Fragmento:
++++++++++

Hijos de una primavera
«Pretender mitigar el foso social al que conduce el acceso a la vivienda con subidas del SMI o la paga de bonos para la cesta de la compra es una broma de mal gusto»
A mediados de la década de los cuarenta, Occidente vivió su particular época dorada. Todo estaba por reconstruir y la competencia con el Bloque del Este hizo que la recuperación fuera compartida. La pobreza era el signo general de una Europa que, aunque victoriosa frente al nazismo, a todos los efectos había sido derrotada. No sólo eran las consecuencias de la guerra, sino también cierta inadaptación previa a las bondades del capitalismo. Según ha destacado el economista Barry Eichengreen, «en 1950, muchos europeos calentaban sus viviendas con carbón, refrigeraban los alimentos con hielo y dependían de lo que eufemísticamente podemos llamar formas rudimentarias de fontanería de interior». Se trataba, por así decirlo, de un mundo antiguo inserto en un contexto cambiante, como el que salió de la II Guerra Mundial. Tony Judt ha dedicado un libro maravilloso –Postguerra– a analizar estas transformaciones que explican los años dorados posteriores a la década de los 40: no sólo surgió una nueva Europa política, sino también un continente mucho más próspero. Fue durante este largo ciclo cuando Europa se convirtió en una sociedad de clases medias en la cual se normalizó el acceso a bienes que hasta entonces habían estado tradicionalmente reservados a la burguesía. Y fue la firmeza de las políticas públicas, la adaptación masiva al capitalismo y la coordinación entre el empresariado y los sindicatos lo que facilitó un generoso pacto social por medio del que se consolidó la marcha ascendente de la economía y la mejora en los estándares de vida.

++++++++++

¿Con qué calentaban sus viviendas muchos europeos en 1950, según la cita de Barry Eichengreen que recoge el fragmento sobre la posguerra europea?

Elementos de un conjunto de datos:
++++++++++

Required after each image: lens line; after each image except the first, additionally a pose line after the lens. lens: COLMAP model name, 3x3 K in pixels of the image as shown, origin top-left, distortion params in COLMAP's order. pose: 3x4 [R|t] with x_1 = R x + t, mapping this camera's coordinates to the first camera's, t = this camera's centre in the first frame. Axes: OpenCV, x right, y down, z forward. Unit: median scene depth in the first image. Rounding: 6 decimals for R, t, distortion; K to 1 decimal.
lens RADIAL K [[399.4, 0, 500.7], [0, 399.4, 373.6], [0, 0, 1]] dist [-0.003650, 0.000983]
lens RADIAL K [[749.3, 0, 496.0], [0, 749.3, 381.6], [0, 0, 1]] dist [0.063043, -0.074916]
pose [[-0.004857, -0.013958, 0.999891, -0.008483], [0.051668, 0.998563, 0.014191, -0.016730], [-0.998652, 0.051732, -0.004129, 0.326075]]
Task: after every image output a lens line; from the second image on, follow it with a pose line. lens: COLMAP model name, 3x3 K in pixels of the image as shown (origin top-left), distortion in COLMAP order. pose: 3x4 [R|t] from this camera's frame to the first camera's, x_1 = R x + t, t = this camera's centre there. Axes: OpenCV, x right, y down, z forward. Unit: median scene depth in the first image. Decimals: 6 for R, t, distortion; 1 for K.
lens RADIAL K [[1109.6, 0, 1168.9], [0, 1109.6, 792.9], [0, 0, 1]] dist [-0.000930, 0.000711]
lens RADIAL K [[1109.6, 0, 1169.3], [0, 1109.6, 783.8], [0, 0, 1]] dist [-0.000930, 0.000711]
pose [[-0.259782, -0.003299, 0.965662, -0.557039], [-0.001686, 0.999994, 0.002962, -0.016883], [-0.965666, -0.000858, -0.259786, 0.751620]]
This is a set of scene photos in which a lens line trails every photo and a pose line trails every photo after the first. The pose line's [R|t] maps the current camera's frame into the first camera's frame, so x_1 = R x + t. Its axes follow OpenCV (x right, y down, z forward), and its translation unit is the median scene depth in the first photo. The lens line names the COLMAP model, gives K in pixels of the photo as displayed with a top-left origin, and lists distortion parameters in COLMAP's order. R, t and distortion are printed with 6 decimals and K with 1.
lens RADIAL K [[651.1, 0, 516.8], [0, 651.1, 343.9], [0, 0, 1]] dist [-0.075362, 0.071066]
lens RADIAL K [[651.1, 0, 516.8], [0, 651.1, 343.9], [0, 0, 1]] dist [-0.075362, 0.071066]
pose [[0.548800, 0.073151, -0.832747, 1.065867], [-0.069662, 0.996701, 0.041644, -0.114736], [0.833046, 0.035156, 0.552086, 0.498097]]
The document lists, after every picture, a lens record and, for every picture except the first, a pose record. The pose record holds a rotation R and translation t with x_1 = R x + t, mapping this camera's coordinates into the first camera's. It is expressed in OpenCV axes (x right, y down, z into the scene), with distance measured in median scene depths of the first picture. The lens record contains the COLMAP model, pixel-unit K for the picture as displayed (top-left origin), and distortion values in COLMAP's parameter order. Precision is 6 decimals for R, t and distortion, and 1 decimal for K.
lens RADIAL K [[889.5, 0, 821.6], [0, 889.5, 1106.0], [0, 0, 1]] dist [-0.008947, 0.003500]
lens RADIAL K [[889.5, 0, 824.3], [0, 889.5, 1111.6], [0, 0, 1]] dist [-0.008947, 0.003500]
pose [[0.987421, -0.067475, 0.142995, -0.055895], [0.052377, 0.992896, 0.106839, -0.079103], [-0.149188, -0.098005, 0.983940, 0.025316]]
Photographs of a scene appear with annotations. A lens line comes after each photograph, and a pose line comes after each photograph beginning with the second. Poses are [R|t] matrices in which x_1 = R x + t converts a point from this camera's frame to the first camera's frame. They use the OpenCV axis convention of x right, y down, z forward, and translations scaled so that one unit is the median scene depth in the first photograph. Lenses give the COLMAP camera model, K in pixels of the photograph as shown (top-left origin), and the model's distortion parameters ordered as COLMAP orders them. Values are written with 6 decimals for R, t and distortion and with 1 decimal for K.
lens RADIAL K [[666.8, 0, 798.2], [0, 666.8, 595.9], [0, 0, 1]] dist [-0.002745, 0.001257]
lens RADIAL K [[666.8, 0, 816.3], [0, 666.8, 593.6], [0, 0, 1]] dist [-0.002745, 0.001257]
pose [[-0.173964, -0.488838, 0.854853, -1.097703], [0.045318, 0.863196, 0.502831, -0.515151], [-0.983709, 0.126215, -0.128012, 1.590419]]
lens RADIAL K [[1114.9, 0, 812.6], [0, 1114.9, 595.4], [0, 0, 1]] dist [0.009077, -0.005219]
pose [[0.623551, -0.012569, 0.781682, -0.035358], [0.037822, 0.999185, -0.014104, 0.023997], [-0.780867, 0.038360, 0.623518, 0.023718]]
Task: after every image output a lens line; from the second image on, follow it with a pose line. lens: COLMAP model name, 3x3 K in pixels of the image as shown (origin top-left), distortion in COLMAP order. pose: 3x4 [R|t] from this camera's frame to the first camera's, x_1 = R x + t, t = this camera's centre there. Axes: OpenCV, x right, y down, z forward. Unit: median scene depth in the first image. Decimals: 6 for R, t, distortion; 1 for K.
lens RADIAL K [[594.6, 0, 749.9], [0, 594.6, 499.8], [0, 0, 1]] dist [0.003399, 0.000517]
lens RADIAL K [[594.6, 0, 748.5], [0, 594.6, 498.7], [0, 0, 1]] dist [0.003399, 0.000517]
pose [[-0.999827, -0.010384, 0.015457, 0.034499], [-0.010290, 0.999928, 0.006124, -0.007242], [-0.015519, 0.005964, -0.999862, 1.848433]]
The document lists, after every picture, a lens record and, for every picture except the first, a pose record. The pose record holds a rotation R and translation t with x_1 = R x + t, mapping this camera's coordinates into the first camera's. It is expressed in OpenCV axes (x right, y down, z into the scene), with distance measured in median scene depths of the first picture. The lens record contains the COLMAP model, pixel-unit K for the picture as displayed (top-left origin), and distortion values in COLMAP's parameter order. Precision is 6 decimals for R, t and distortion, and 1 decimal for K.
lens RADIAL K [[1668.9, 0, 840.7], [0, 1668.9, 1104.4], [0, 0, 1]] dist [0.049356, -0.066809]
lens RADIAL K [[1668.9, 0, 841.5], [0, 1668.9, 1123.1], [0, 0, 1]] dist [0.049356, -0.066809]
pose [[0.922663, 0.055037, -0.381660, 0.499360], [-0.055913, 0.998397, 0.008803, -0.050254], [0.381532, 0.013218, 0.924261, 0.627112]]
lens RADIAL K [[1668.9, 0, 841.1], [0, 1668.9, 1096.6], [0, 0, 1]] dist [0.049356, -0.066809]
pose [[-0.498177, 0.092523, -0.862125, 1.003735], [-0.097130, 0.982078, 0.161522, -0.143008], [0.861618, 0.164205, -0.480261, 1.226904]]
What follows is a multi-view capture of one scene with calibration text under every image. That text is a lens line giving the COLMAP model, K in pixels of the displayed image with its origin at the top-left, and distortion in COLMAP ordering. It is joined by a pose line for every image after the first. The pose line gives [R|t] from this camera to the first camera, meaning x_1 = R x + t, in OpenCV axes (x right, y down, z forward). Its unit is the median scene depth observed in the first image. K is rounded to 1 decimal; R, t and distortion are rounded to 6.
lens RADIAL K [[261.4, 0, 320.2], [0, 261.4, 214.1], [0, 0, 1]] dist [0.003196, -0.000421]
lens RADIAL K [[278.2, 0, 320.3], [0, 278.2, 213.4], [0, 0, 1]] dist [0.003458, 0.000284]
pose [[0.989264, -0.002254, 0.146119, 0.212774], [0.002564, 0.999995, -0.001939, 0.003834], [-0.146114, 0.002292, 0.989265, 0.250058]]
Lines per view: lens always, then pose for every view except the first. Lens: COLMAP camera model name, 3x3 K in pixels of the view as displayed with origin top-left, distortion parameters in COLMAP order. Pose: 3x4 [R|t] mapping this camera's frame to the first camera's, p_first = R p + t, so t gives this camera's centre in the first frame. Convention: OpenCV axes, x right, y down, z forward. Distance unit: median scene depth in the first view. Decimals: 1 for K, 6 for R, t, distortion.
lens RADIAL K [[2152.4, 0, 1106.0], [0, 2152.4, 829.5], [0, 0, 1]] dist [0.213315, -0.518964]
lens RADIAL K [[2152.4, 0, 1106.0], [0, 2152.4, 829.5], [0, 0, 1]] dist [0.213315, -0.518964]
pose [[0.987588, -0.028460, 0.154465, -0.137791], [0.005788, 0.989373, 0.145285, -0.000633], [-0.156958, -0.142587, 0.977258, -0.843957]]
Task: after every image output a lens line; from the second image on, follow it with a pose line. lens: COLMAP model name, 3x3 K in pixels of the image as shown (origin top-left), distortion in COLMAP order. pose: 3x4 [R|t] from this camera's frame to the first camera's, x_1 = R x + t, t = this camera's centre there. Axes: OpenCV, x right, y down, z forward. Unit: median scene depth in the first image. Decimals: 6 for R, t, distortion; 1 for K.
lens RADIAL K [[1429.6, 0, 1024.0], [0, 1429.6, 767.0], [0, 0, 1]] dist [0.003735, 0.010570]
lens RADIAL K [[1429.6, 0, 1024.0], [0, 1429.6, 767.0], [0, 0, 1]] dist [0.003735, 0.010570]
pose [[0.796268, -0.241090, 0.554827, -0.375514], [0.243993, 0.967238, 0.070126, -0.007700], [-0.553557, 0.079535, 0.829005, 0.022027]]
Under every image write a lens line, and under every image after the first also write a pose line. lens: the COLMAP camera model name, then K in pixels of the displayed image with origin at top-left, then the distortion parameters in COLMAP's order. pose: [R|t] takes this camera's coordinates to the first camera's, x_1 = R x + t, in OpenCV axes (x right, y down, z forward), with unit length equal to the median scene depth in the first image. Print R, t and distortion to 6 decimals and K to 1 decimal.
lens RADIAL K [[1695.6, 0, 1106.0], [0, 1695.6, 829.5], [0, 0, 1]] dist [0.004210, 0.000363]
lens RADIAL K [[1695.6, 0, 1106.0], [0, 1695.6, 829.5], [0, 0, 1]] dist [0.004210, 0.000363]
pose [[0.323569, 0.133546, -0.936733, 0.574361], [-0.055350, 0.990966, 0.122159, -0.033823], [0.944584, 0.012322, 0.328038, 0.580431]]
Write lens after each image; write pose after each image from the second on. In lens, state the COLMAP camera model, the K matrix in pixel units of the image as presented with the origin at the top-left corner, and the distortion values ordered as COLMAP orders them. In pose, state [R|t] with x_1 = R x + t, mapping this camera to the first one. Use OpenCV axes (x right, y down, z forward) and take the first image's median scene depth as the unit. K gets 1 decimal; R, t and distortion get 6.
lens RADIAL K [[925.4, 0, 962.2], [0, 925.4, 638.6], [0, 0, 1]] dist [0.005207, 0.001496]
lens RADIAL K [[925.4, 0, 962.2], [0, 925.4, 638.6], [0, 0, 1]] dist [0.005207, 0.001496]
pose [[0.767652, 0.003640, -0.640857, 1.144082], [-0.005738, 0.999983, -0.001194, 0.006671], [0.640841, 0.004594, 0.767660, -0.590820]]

++++++++++

Tarea resuelta: Con carbón.